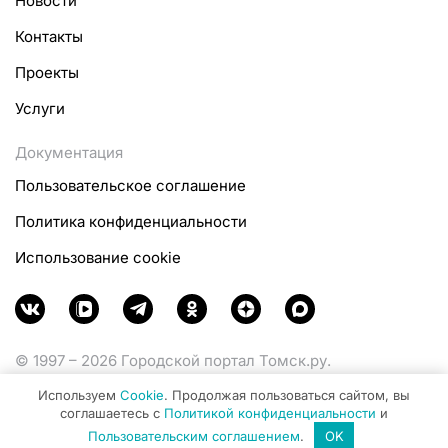
Новости
Контакты
Проекты
Услуги
Документация
Пользовательское соглашение
Политика конфиденциальности
Использование cookie
© 1997 – 2026 Городской портал Томск.ру.
Функционирует при финансовой поддержке
Используем
Cookie
. Продолжая пользоваться сайтом, вы
Министерства цифрового развития, связи и массовых
соглашаетесь с
Политикой конфиденциальности
и
коммуникаций Российской Федерации.
Пользовательским соглашением
.
OK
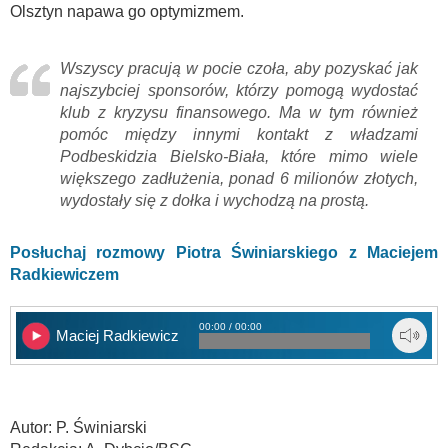
Olsztyn napawa go optymizmem.
Wszyscy pracują w pocie czoła, aby pozyskać jak
najszybciej sponsorów, którzy pomogą wydostać
klub z kryzysu finansowego. Ma w tym również
pomóc między innymi kontakt z władzami
Podbeskidzia Bielsko-Biała, które mimo wiele
większego zadłużenia, ponad 6 milionów złotych,
wydostały się z dołka i wychodzą na prostą.
Posłuchaj rozmowy Piotra Świniarskiego z Maciejem
Radkiewiczem
00:00 / 00:00
Maciej Radkiewicz
Autor: P. Świniarski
═══
=== Goal of the exercise ===
Whenever images occur above, omit them and retype each line exactly as it stands.

=== Result of the task ===
Новости
Контакты
Проекты
Услуги
Документация
Пользовательское соглашение
Политика конфиденциальности
Использование cookie
© 1997 – 2026 Городской портал Томск.ру.
Функционирует при финансовой поддержке
Используем
Cookie
. Продолжая пользоваться сайтом, вы
Министерства цифрового развития, связи и массовых
соглашаетесь с
Политикой конфиденциальности
и
коммуникаций Российской Федерации.
Пользовательским соглашением
.
OK
Olsztyn napawa go optymizmem.
Wszyscy pracują w pocie czoła, aby pozyskać jak
najszybciej sponsorów, którzy pomogą wydostać
klub z kryzysu finansowego. Ma w tym również
pomóc między innymi kontakt z władzami
Podbeskidzia Bielsko-Biała, które mimo wiele
większego zadłużenia, ponad 6 milionów złotych,
wydostały się z dołka i wychodzą na prostą.
Posłuchaj rozmowy Piotra Świniarskiego z Maciejem
Radkiewiczem
00:00 / 00:00
Maciej Radkiewicz
Autor: P. Świniarski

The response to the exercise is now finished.